EXERCISE AIM >> Looking at the listing below, retype exactly the lines starting at the one containing "MANAGED SWITCH, ADD A PROXMOX VLA" and ending at the one containing "Other populations excluded", both included, and nothing else.

MATERIAL PROVIDED below:

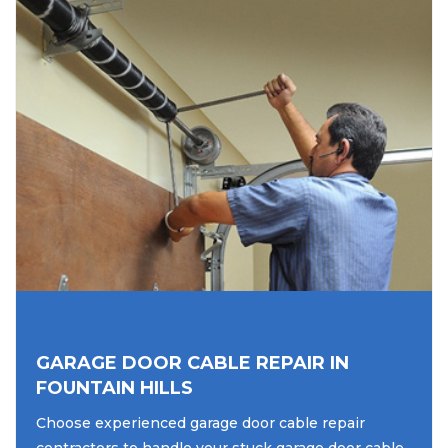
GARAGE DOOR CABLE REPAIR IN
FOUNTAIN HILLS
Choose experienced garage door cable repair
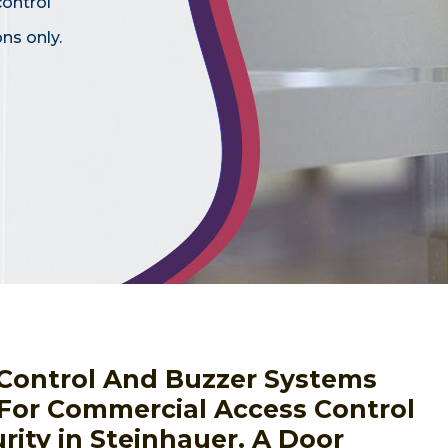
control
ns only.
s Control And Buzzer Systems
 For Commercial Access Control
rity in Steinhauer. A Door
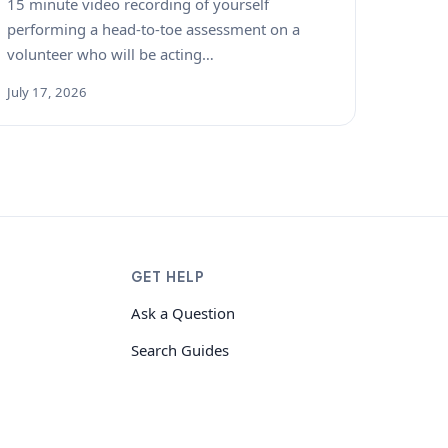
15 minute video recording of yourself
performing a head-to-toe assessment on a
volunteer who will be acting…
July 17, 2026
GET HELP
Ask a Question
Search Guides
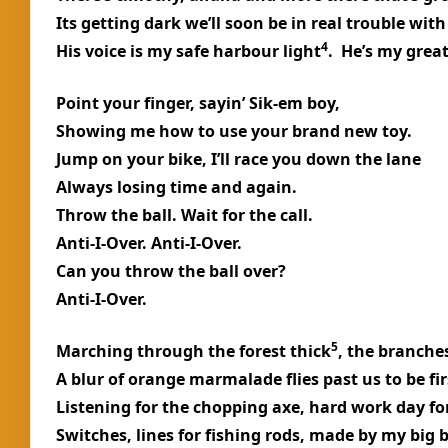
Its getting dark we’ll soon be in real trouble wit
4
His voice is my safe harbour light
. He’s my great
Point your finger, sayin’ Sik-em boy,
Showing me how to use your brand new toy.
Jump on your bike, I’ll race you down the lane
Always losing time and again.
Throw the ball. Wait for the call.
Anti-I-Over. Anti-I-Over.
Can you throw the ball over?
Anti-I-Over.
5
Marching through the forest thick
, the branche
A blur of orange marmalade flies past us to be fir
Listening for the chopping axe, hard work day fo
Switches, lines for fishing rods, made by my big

End of MATERIAL PROVIDED.
MATERIAL PROVIDED below:

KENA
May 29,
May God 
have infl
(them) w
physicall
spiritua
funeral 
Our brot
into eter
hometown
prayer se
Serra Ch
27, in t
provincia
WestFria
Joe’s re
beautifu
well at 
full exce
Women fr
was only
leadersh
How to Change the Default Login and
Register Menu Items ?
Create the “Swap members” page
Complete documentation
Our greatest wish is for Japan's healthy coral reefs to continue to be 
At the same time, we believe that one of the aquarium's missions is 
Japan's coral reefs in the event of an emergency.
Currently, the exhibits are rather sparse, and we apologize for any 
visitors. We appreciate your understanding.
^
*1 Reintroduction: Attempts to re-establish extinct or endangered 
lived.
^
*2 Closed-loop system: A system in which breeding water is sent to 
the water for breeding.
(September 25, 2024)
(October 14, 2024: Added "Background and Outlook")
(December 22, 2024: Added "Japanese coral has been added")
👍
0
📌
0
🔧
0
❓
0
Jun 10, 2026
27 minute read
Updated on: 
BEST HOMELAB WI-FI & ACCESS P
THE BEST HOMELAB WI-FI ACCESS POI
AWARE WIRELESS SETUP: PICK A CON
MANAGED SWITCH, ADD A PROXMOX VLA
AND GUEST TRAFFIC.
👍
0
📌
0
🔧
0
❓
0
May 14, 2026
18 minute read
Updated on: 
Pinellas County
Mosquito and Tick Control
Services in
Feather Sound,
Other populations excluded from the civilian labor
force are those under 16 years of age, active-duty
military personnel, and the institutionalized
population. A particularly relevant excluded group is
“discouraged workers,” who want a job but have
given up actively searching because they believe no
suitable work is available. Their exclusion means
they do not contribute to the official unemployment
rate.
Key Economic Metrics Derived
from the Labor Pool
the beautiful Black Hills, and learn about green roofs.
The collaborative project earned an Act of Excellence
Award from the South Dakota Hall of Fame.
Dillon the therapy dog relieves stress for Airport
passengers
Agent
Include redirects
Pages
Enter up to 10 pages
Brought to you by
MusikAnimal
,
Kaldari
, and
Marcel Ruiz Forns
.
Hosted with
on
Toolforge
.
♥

End of MATERIAL PROVIDED.
MATERIAL PROVIDED below:

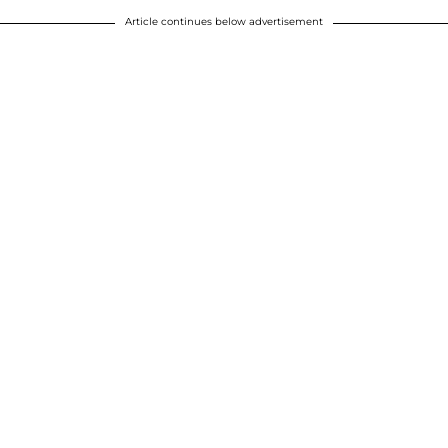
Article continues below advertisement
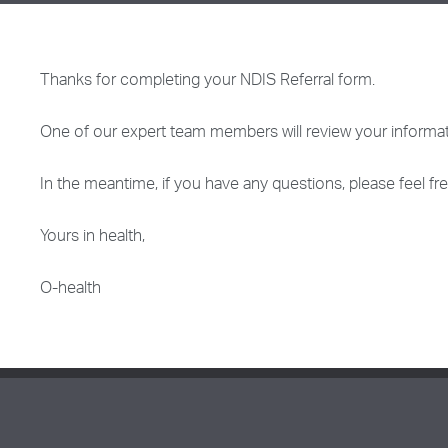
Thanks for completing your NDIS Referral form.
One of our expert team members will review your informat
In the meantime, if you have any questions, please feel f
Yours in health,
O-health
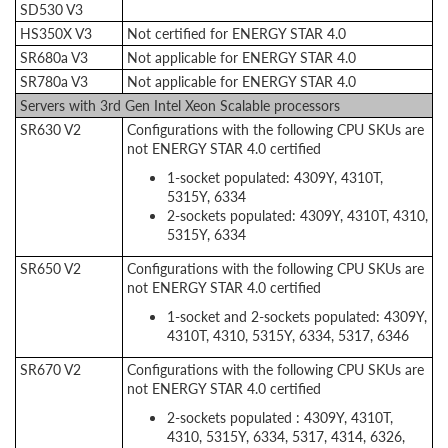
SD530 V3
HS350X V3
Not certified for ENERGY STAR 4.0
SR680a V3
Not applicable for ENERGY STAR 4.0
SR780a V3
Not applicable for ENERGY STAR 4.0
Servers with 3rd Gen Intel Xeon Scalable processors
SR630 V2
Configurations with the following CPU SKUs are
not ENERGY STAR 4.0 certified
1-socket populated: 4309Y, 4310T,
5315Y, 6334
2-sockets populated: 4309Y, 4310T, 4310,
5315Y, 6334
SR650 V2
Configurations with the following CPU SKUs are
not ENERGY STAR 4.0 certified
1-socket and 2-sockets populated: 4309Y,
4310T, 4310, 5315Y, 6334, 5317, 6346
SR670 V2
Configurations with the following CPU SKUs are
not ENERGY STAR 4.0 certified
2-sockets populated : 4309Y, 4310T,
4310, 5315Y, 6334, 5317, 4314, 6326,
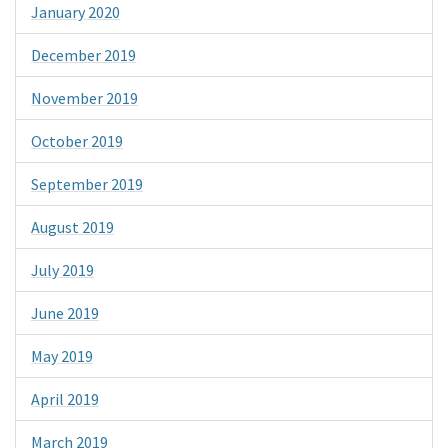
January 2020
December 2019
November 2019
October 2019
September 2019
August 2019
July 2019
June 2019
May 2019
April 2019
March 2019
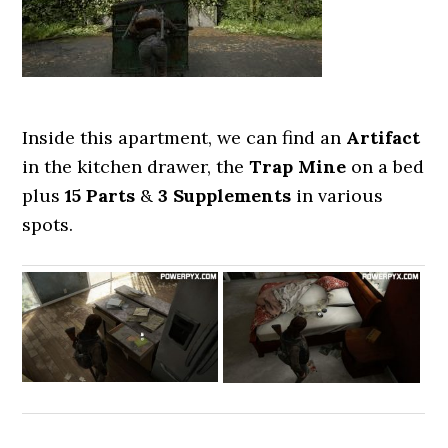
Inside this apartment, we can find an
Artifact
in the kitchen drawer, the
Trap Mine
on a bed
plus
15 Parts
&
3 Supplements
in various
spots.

End of MATERIAL PROVIDED.

WRITTEN RESPONSE >>
MANAGED SWITCH, ADD A PROXMOX VLA
AND GUEST TRAFFIC.
👍
0
📌
0
🔧
0
❓
0
May 14, 2026
18 minute read
Updated on: 
Pinellas County
Mosquito and Tick Control
Services in
Feather Sound,
Other populations excluded from the civilian labor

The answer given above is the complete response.